Contre BHL obstinément côté Cour, si confortablement installé dans la niche des pouvoirs successifs, Michel Onfray est exactement l'inverse. Lui se trouve côté peuple. Fidèlement, sans jamais trahir cette alliance fondamentale entre les modestes et lui.
Ses origines ne sont pas pour rien dans cette dépendance qui a construit son existence, tandis que le privilégié qu'a toujours été BHL - de son fait et grâce à d'autres - s'est en quelque sorte naturellement tourné vers les lumières du pouvoir, vers ce lieu dont l'une des définitions possibles est de dominer avec bonne conscience.
Pour MO, le peuple est ce qu'on cherche à soumettre, ce qui doit sans cesse résister, ce qui, avant de gagner sa vie, doit se battre pour ne pas la perdre.
Mon histoire personnelle m'a instinctivement conduit vers cette empathie qui, sur le plan social, me rend respectables les simples, les modestes, la France du bas et me détourne du pouvoir qui rutile, s'esclaffe, se moque, néglige, relègue ou oublie.
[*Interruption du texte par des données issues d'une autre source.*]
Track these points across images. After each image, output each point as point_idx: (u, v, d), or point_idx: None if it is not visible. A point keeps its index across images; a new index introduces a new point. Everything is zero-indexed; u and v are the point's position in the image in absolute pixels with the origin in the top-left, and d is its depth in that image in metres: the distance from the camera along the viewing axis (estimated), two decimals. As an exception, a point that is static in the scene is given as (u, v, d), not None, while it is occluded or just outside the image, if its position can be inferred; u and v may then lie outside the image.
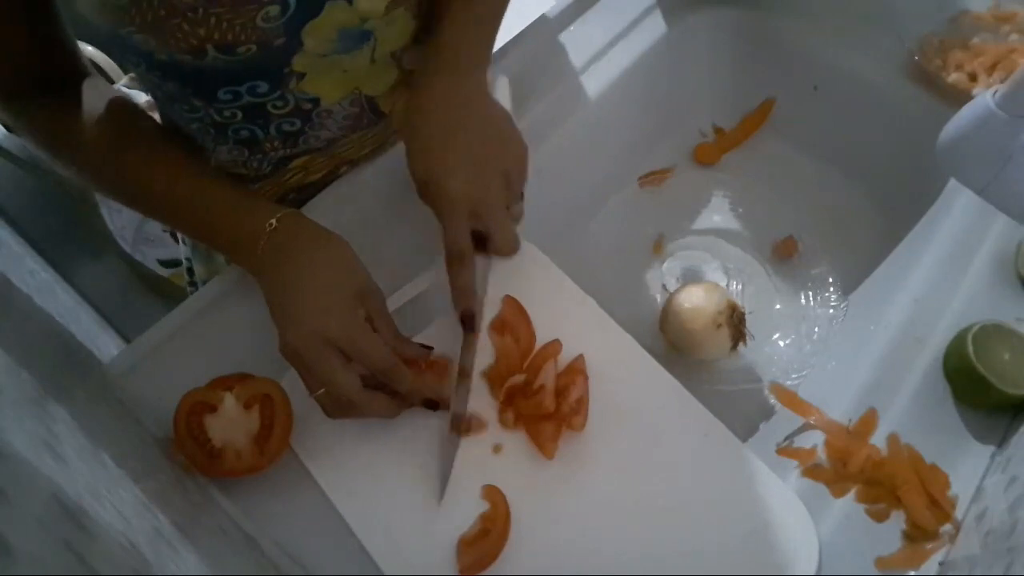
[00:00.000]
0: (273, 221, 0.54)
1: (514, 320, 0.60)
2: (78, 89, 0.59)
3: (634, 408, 0.56)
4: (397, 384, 0.52)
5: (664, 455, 0.54)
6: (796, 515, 0.51)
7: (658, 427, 0.55)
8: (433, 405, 0.54)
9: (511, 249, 0.57)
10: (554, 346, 0.58)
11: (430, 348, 0.56)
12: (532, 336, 0.59)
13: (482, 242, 0.57)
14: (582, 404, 0.55)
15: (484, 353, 0.59)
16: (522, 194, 0.60)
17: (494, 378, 0.58)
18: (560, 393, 0.55)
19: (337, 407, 0.52)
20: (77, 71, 0.59)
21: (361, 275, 0.55)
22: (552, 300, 0.61)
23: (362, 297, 0.53)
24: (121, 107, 0.60)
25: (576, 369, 0.57)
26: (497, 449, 0.55)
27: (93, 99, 0.59)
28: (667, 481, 0.53)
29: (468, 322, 0.56)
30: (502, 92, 0.67)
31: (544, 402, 0.54)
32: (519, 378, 0.56)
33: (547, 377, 0.55)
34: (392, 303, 0.60)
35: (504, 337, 0.59)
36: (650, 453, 0.54)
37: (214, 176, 0.59)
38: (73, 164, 0.59)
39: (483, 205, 0.54)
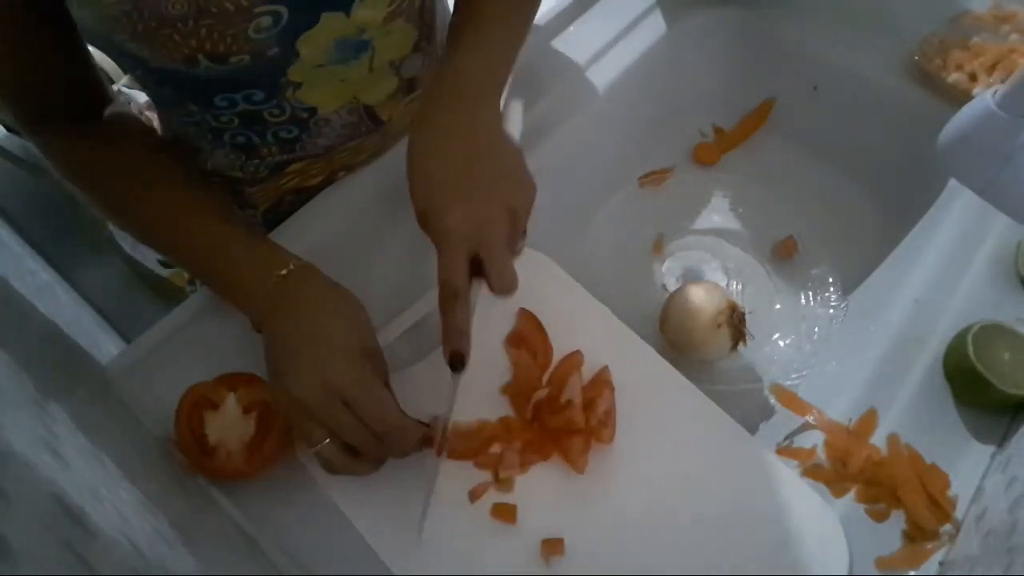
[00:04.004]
0: (284, 270, 0.53)
1: (530, 333, 0.59)
2: (101, 116, 0.59)
3: (656, 417, 0.55)
4: (399, 443, 0.50)
5: (691, 464, 0.54)
6: (824, 519, 0.50)
7: (681, 435, 0.55)
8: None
9: (507, 290, 0.51)
10: (575, 358, 0.57)
11: (426, 425, 0.52)
12: (549, 349, 0.59)
13: (477, 271, 0.53)
14: (610, 416, 0.54)
15: (500, 368, 0.58)
16: (524, 231, 0.56)
17: (514, 394, 0.57)
18: (587, 406, 0.54)
19: (340, 459, 0.49)
20: (103, 98, 0.60)
21: (371, 334, 0.53)
22: (566, 310, 0.60)
23: (369, 356, 0.51)
24: (141, 143, 0.61)
25: (602, 381, 0.56)
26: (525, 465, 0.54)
27: (116, 133, 0.60)
28: (696, 490, 0.53)
29: (456, 364, 0.51)
30: (515, 116, 0.65)
31: (574, 418, 0.53)
32: (543, 393, 0.55)
33: (573, 391, 0.55)
34: (401, 324, 0.60)
35: (520, 351, 0.58)
36: (677, 463, 0.54)
37: (230, 217, 0.59)
38: (94, 199, 0.60)
39: (483, 243, 0.50)
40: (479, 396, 0.56)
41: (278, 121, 0.63)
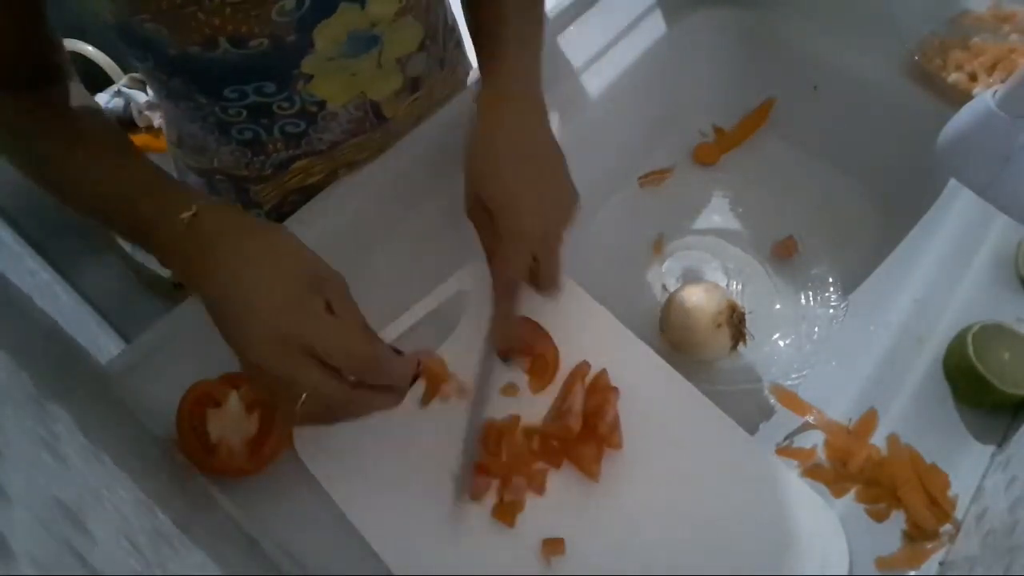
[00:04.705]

Qui, trop souvent, prend sa dérision pour de l'intelligence.
Je ne méconnais pas ce qu'avec un talent identique pour l'oral et l'écrit, la condition de MO a pu lui inspirer de révolte brute, de détestation cinglante, de manichéisme trop évident et de haine pour les importants de l'appareil officiel. Mais il n'empêche qu'on manque de personnalités comme celle de MO tandis que, si BHL est unique, ils ne sont pas rares ceux qui s'abreuvent trop volontiers aux sources du pouvoir.
Le pouvoir fascine trop pour qu'on ne rende pas hommage aux intellectuels qui y sont rétifs. Pour BHL, il a toujours été une opportunité quand pour MO, il est comédie.
La vraie vie est ailleurs.
Pour rester honnête dans cette comparaison, certes BHL colle au pouvoir, comme une moule à son rocher, et lui-même en a un considérable pour favoriser ses affidés ou entraver ses adversaires.
Mais MO, aujourd'hui, ne dispose-t-il pas aussi d'un pouvoir, d'un réseau, d'admirateurs, de soutiens, d'une adhésion politique ? Ils ne constituent pas un écran entre le réel et lui.
Et ce n'est pas le même pouvoir que celui qu'on a créé ou celui dont on profite, dont on se sert.
BHL m'intéresse, MO nous impose un choix.
Je me tiens côté peuple. Côté Cour, je n'y tiens pas.